Viviane Maria Rodrigues


Teoria Positivista
Objetivos de aprendizagem
Ao final deste texto, você deve apresentar os seguintes aprendizados:

n Refletir sobre a relação da Teoria Positivista com o Serviço Social brasileiro.


n Identificar os processos de trabalho do assistente social a partir da
Teoria Positivista.
n Reconhecer os limites e as possibilidades do Serviço Social quando se
utilizou da Teoria Positivista nos seus processos de trabalho.

Introdução
Neste texto, você vai conhecer a Teoria Positivista, vai estudar o conceito
e a influência desta teoria no Serviço Social brasileiro, especialmente
no processo de institucionalização dessa disciplina.
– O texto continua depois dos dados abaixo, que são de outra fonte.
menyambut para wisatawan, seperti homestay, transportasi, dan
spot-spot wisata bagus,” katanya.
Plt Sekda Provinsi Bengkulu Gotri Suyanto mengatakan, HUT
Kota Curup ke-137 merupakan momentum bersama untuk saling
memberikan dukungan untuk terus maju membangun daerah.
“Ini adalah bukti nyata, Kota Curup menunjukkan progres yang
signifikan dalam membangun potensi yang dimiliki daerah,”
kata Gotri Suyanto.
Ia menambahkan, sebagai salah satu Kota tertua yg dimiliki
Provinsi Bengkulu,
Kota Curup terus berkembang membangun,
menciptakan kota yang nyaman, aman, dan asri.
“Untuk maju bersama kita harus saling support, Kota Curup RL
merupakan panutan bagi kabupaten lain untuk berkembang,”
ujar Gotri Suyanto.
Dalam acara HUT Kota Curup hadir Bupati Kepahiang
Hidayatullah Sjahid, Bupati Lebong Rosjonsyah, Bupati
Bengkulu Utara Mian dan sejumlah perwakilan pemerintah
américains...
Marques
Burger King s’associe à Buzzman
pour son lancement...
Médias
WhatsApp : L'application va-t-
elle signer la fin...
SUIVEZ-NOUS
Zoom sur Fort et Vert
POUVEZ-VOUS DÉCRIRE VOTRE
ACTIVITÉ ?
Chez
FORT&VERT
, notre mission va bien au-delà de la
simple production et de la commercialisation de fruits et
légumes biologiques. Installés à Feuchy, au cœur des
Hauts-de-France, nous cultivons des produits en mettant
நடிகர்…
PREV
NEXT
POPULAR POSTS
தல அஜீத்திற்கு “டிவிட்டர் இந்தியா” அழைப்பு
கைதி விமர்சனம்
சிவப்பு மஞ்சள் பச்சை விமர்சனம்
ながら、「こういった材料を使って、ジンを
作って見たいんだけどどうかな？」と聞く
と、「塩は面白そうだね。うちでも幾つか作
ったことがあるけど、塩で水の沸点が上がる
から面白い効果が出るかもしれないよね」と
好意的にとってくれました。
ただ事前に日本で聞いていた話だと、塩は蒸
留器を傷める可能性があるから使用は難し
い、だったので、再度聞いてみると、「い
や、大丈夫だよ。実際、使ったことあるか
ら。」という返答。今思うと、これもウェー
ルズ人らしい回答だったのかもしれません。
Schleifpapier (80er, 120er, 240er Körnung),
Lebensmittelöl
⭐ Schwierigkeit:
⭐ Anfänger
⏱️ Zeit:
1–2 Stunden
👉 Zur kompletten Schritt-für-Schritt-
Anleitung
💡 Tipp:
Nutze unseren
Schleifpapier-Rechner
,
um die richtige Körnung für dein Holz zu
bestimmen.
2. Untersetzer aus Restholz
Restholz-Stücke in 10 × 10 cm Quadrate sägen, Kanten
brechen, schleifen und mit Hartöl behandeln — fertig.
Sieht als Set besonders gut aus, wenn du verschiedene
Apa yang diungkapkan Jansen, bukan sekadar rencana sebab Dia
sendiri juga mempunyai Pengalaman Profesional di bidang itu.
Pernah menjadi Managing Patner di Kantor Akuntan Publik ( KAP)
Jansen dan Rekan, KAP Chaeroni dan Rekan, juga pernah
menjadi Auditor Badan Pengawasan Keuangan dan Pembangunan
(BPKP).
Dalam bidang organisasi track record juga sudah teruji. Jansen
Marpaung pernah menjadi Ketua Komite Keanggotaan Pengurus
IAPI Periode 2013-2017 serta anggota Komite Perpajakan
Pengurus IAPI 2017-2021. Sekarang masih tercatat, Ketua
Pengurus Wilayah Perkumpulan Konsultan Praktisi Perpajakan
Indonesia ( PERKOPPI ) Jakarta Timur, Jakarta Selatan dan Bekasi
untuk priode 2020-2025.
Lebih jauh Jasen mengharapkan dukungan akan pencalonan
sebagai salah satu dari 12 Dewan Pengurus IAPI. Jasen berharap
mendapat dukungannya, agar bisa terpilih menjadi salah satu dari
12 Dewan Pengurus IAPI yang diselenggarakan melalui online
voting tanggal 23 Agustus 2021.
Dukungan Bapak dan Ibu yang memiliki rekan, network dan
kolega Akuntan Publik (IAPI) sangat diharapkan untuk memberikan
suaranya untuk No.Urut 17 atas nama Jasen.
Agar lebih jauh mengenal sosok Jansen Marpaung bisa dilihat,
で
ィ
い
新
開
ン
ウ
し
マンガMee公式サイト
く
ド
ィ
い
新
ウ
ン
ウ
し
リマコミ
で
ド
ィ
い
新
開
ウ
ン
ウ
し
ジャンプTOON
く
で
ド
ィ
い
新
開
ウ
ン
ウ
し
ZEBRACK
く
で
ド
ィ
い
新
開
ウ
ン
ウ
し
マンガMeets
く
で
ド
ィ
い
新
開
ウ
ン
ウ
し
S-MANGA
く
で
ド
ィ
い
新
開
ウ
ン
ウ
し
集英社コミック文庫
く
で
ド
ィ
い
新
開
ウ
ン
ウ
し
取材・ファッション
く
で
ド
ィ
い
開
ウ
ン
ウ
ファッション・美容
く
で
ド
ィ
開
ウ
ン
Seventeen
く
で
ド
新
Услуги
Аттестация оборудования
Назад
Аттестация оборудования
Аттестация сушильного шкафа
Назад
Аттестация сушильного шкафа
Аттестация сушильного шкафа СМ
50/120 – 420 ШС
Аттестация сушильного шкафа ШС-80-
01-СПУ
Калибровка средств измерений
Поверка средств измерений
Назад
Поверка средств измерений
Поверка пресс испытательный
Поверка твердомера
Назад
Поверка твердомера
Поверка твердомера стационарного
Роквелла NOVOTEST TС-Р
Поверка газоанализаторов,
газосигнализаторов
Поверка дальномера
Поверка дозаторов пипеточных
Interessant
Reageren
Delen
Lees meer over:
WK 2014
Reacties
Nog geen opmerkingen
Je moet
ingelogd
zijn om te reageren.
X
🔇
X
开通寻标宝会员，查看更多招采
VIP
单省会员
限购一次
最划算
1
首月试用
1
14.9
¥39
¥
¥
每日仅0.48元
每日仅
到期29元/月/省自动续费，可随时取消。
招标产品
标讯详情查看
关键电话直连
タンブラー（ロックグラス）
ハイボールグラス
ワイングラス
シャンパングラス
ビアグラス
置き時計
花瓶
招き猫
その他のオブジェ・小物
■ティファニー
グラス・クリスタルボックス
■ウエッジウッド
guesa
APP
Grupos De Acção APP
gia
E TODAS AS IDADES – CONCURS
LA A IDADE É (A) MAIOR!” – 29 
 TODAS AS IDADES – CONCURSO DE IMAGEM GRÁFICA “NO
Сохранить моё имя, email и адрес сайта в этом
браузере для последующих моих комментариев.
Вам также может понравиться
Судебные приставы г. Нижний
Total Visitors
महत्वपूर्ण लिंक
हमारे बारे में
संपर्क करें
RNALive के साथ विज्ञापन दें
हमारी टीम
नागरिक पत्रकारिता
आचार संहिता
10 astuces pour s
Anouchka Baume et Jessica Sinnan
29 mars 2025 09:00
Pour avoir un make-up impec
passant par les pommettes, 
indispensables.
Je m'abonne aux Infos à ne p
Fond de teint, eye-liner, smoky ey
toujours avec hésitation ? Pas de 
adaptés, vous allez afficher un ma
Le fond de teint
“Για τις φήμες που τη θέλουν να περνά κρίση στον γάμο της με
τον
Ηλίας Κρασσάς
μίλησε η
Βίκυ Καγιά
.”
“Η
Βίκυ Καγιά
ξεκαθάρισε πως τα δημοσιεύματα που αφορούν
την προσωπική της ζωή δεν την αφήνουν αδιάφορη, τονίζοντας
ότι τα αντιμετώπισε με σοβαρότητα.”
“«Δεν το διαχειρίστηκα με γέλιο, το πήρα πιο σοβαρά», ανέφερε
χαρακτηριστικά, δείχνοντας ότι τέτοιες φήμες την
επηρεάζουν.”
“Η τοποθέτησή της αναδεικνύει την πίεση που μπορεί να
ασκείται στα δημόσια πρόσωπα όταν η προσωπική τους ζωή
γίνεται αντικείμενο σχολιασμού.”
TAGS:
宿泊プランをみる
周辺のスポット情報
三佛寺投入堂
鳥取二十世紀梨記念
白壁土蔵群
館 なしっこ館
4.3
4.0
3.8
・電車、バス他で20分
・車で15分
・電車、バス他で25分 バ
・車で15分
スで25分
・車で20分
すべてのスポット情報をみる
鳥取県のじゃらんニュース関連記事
Além disso, vai ver
quais são os limites e as possibilidades da Teoria Positivista aplicada ao
Serviço Social.

Relação da Teoria Positivista


com o Serviço Social brasileiro
A Teoria Positivista surgiu na França, no início do século XIX. Ela é baseada
nos ensinamentos de Auguste Comte e ganhou força na Europa em meados
do século XIX e início do século XX, quando também chegou ao Brasil.
Com as transformações no cenário político, econômico e social viven-
ciadas no Brasil nos anos 1940, também houve uma mudança considerável
no Serviço Social brasileiro. Essa alteração se deu por meio da modificação
da filosofia adotada na atuação profissional. Com a aproximação do Serviço
Social americano, a partir da década de 1940, o Brasil travou contato com
propostas de trabalho permeadas pela teoria social positivista.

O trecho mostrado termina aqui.